En la actualidad, un recién nombrado enemigo interno recorre Guatemala. Ha sido inventado para la ocasión. Extinto el fantasma del comunismo en nombre del cual se arrasó al “enemigo interno” en los 80, el aparato de exterminio demanda nuevas formas de estigmatización. La población objetivo es la misma: la sociedad civil. Pero esta vez no lo es sólo por su color de piel. Lo es por reclamar el cumplimiento de las obligaciones estatales. Por oponerse al expolio de las multinacionales. Son terroristas. Terrorista es hoy cualquiera incapaz de olvidar por decreto que hubo víctimas, que hubo graves crímenes y que hubo victimarios. Cualquiera que defienda o promueva los Derechos Humanos.
 
Irónicamente, esos atacados Derechos Humanos son los mismos que le devuelven la cualidad de persona a quienes, como los genocidas, voluntariamente eligieron renunciar a ella para convertirse en hostis humani generis (enemigos del género humano) al cometer crímenes que, por su gravedad, son considerados como una afrenta contra la comunidad internacional en su conjunto.
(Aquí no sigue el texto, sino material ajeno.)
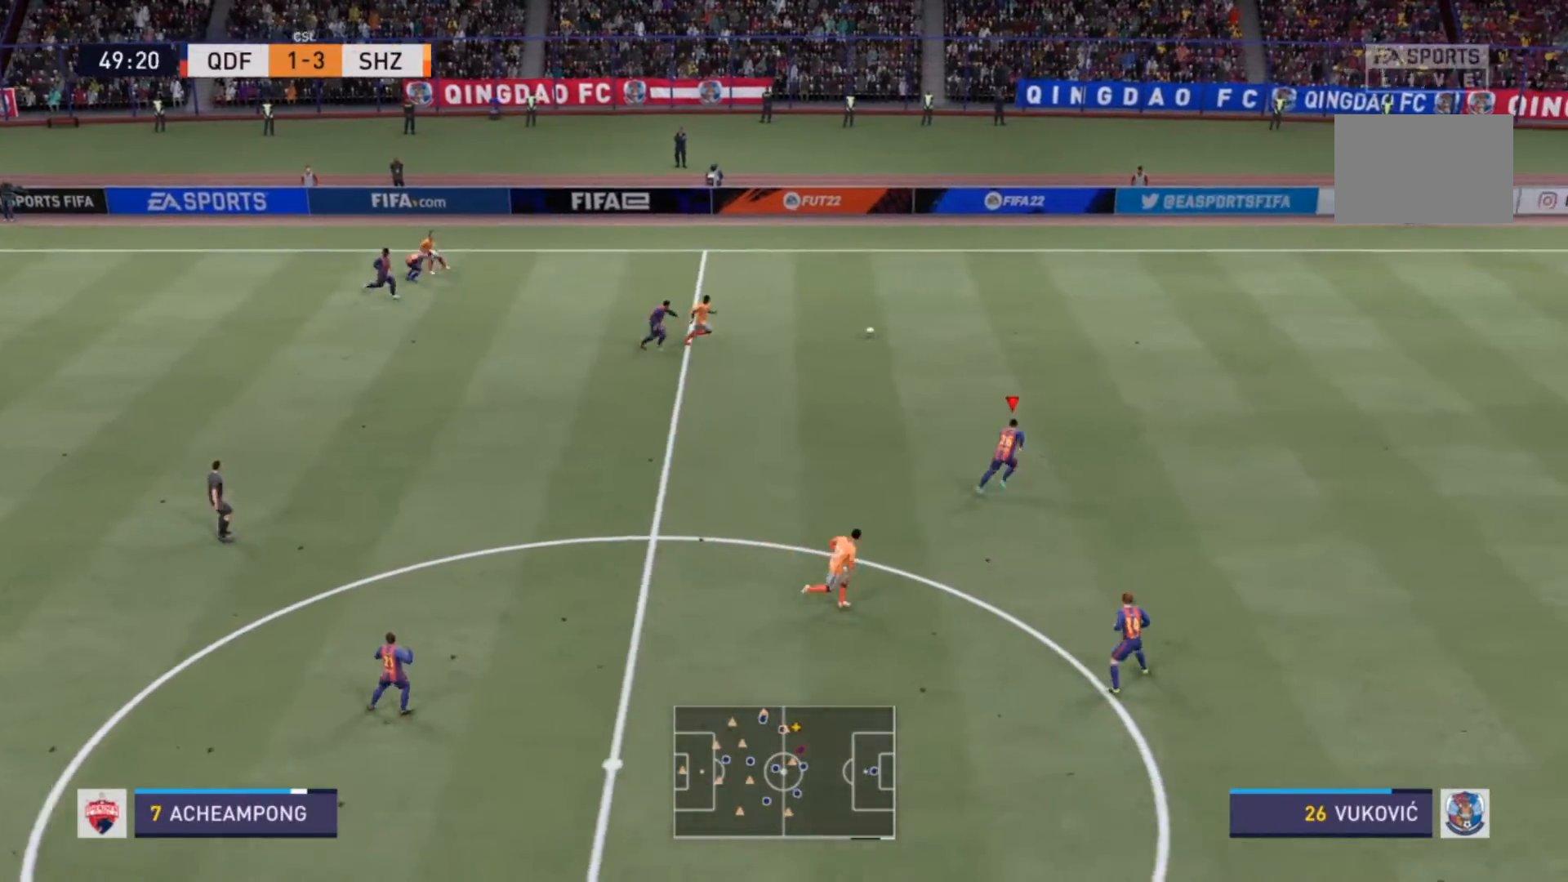
{"buttons": ["R2"], "left_stick": "right", "right_stick": "center", "events": []}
El Derecho Internacional de los Derechos Humanos es garantía de que incluso los genocidas sean tratados con humanidad: ésa que le negaron al “enemigo interno”. Que tengan un juicio justo: ése que no concedieron a sus víctimas. La incoherencia está servida.
 
Mientras, y pese a los ataques, la sociedad civil y la comunidad internacional serán las encargadas de mantener viva la memoria del Genocidio Maya. Como ya han hecho con el Holocausto. Si es que consideran que las vidas perdidas en uno y otro exterminio tienen el mismo valor.
 
*Mercedes Hernández es Presidenta de la Asociación de Mujeres de Guatemala, investigadora social y activista.